Ihre wässrig blauen Augen musterten jede einzelne streng, ehe sie zu sprechen begann. „Guten Tag die Damen. Wir fangen direkt an." Ich unterdrückte mir ein Stöhnen und ein Blick in die Runde der aufgetakelten Damen verriet mir, dass es nicht nur mir so ging. Zumindest wussten alle, Kommentare lieber für sich zu behalten.

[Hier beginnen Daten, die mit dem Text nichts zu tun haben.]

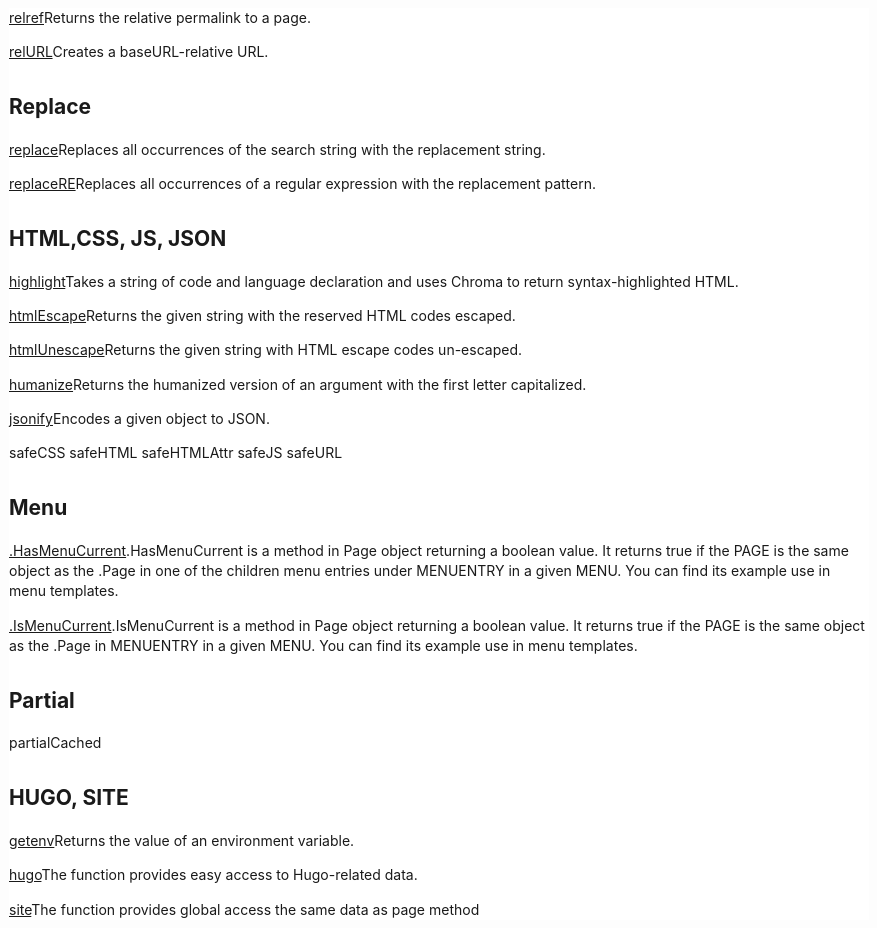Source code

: [relref](https://gohugo.io/functions/relref/)Returns the relative permalink to a page.

[relURL](https://gohugo.io/functions/relurl/)Creates a baseURL-relative URL.

Replace
-------

[replace](https://gohugo.io/functions/replace/)Replaces all occurrences of the search string with the replacement string.

[replaceRE](https://gohugo.io/functions/replacere/)Replaces all occurrences of a regular expression with the replacement pattern.

HTML,CSS, JS, JSON
------------------

[highlight](https://gohugo.io/functions/highlight/)Takes a string of code and language declaration and uses Chroma to return syntax-highlighted HTML.

[htmlEscape](https://gohugo.io/functions/htmlescape/)Returns the given string with the reserved HTML codes escaped.

[htmlUnescape](https://gohugo.io/functions/htmlunescape/)Returns the given string with HTML escape codes un-escaped.

[humanize](https://gohugo.io/functions/humanize/)Returns the humanized version of an argument with the first letter capitalized.

[jsonify](https://gohugo.io/functions/jsonify/)Encodes a given object to JSON.

safeCSS [](https://gohugo.io/functions/safecss/)safeHTML [](https://gohugo.io/functions/safehtml/)safeHTMLAttr [](https://gohugo.io/functions/safehtmlattr/)safeJS [](https://gohugo.io/functions/safejs/)safeURL[](https://gohugo.io/functions/safeurl/)

Menu
----

[.HasMenuCurrent](https://gohugo.io/functions/hasmenucurrent/).HasMenuCurrent is a method in Page object returning a boolean value. It returns true if the PAGE is the same object as the .Page in one of the children menu entries under MENUENTRY in a given MENU. You can find its example use in menu templates.

[.IsMenuCurrent](https://gohugo.io/functions/ismenucurrent/).IsMenuCurrent is a method in Page object returning a boolean value. It returns true if the PAGE is the same object as the .Page in MENUENTRY in a given MENU. You can find its example use in menu templates.

Partial
-------

partialCached[](https://gohugo.io/functions/partialcached/)

HUGO, SITE
----------

[getenv](https://gohugo.io/functions/getenv/)Returns the value of an environment variable.

[hugo](https://gohugo.io/functions/hugo/)The function provides easy access to Hugo-related data.

[site](https://gohugo.io/functions/site/)The function provides global access the same data as page method
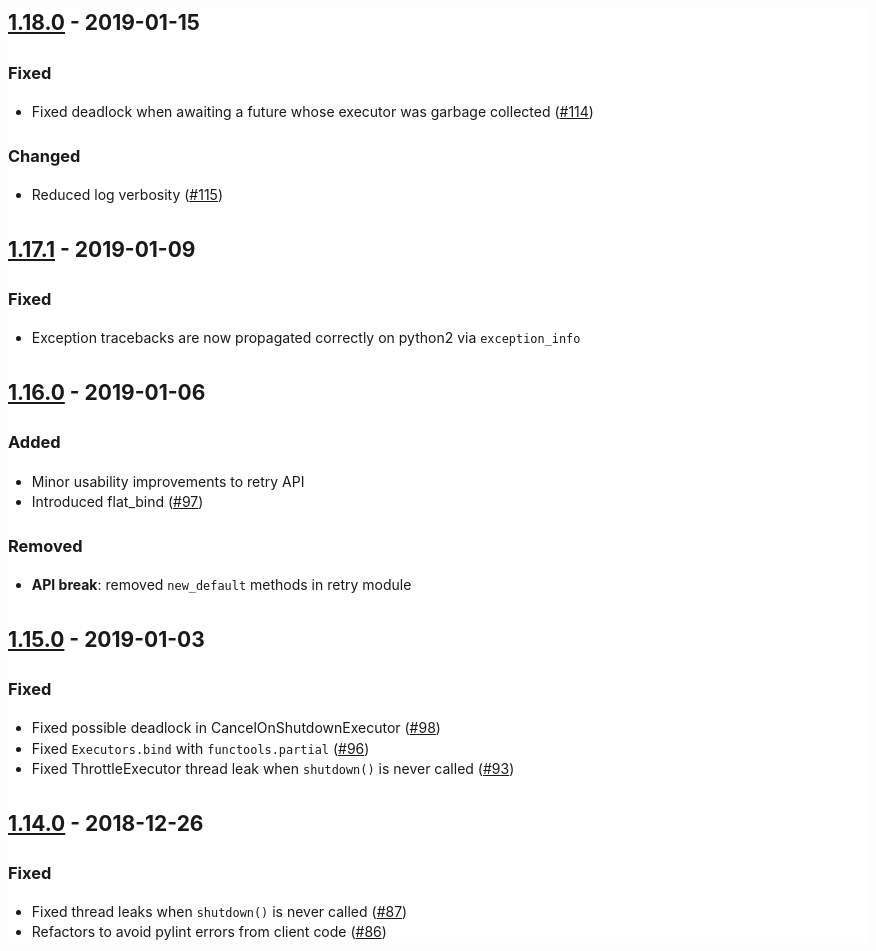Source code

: 
## [1.18.0] - 2019-01-15

### Fixed
- Fixed deadlock when awaiting a future whose executor was garbage collected
  ([#114](https://github.com/rohanpm/more-executors/issues/114))

### Changed
- Reduced log verbosity
  ([#115](https://github.com/rohanpm/more-executors/issues/115))


## [1.17.1] - 2019-01-09

### Fixed
- Exception tracebacks are now propagated correctly on python2
  via `exception_info`


## [1.16.0] - 2019-01-06

### Added
- Minor usability improvements to retry API
- Introduced flat_bind
  ([#97](https://github.com/rohanpm/more-executors/issues/97))

### Removed
- **API break**: removed `new_default` methods in retry module


## [1.15.0] - 2019-01-03

### Fixed
- Fixed possible deadlock in CancelOnShutdownExecutor
  ([#98](https://github.com/rohanpm/more-executors/issues/98))
- Fixed `Executors.bind` with `functools.partial`
  ([#96](https://github.com/rohanpm/more-executors/issues/96))
- Fixed ThrottleExecutor thread leak when `shutdown()` is never called
  ([#93](https://github.com/rohanpm/more-executors/issues/93))


## [1.14.0] - 2018-12-26

### Fixed
- Fixed thread leaks when `shutdown()` is never called
  ([#87](https://github.com/rohanpm/more-executors/issues/87))
- Refactors to avoid pylint errors from client code
  ([#86](https://github.com/rohanpm/more-executors/issues/86))


[Unreleased]: https://github.com/rohanpm/more-executors/compare/v2.3.0...HEAD
[2.3.0]: https://github.com/rohanpm/more-executors/compare/v2.2.0...v2.3.0
[2.2.0]: https://github.com/rohanpm/more-executors/compare/v2.1.2...v2.2.0
[2.1.2]: https://github.com/rohanpm/more-executors/compare/v2.1.1...v2.1.2
[2.1.1]: https://github.com/rohanpm/more-executors/compare/v2.1.0...v2.1.1
[2.1.0]: https://github.com/rohanpm/more-executors/compare/v2.0.2...v2.1.0
[2.0.2]: https://github.com/rohanpm/more-executors/compare/v2.0.1...v2.0.2
[2.0.1]: https://github.com/rohanpm/more-executors/compare/v2.0.0...v2.0.1
[2.0.0]: https://github.com/rohanpm/more-executors/compare/v1.20.2...v2.0.0
[1.20.2]: https://github.com/rohanpm/more-executors/compare/v1.20.1...v1.20.2
[1.20.1]: https://github.com/rohanpm/more-executors/compare/v1.20.0...v1.20.1
[1.20.0]: https://github.com/rohanpm/more-executors/compare/v1.19.0...v1.20.0
[1.19.0]: https://github.com/rohanpm/more-executors/compare/v1.18.0...v1.19.0
[1.18.0]: https://github.com/rohanpm/more-executors/compare/v1.17.1...v1.18.0
[1.17.1]: https://github.com/rohanpm/more-executors/compare/v1.16.0...v1.17.1
[1.16.0]: https://github.com/rohanpm/more-executors/compare/v1.15.0...v1.16.0
[1.15.0]: https://github.com/rohanpm/more-executors/compare/v1.14.0...v1.15.0
[1.14.0]: https://github.com/rohanpm/more-executors/compare/v1.13.0...v1.14.0
[1.13.0]: https://github.com/rohanpm/more-executors/compare/v1.12.0...v1.13.0
[1.12.0]: https://github.com/rohanpm/more-executors/compare/v1.11.0...v1.12.0
[1.11.0]: https://github.com/rohanpm/more-executors/compare/v1.10.0...v1.11.0
[1.10.0]: https://github.com/rohanpm/more-executors/compare/v1.9.0...v1.10.0
[1.9.0]: https://github.com/rohanpm/more-executors/compare/v1.8.0...v1.9.0
[1.8.0]: https://github.com/rohanpm/more-executors/compare/v1.7.0...v1.8.0
[1.7.0]: https://github.com/rohanpm/more-executors/compare/v1.6.0...v1.7.0
[1.6.0]: https://github.com/rohanpm/more-executors/compare/v1.5.0...v1.6.0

Die gestrige Lektion wurde im Schnellverfahren noch einmal wiederholt, bis Madame Durand zum nächsten Kapitel ansetzte. Nun zählte nicht nur eine gerade Haltung, sondern auch der richtige Gang. Natürlich musste es nur mir schwerfallen, während Lauren und Emmè im Raum umherschwebten.

Steif und mit schmerzenden Muskeln saß ich beim Abendessen da, nach einem großen Festmahl war mir nicht mehr zumute. Ich fing den belustigten, aber auch mitfühlenden Blick von der königlichen Tafel und schenkte dem Prinzen nur einen gespielt beleidigten Blick zu.
Wenn ich Königin werden würde, würde ich ihn in ein Zimmer mit Madame Durand einsperren. Das wäre äußerst interessant. Mit einem zufriedenen Grinsen aß ich meine Mahlzeit, draußen war es schon dunkel.

Der aufregende Tag ging vorbei und erleichtert fiel ich in mein großes Bett. Die vielen Polster und Decken kamen sehr gelegen, da es am Abend und in der Nacht ordentlich abkühlen konnte. „Ich mache jetzt das Licht aus, schlaf gut.", sagte Maria sanft und das Zimmer wurde in Dunkelheit getaucht. „Du auch.", nuschelte ich nur noch und hoffte, dass die gutmütige Frau mich gehört hatte, ehe ich einschlief.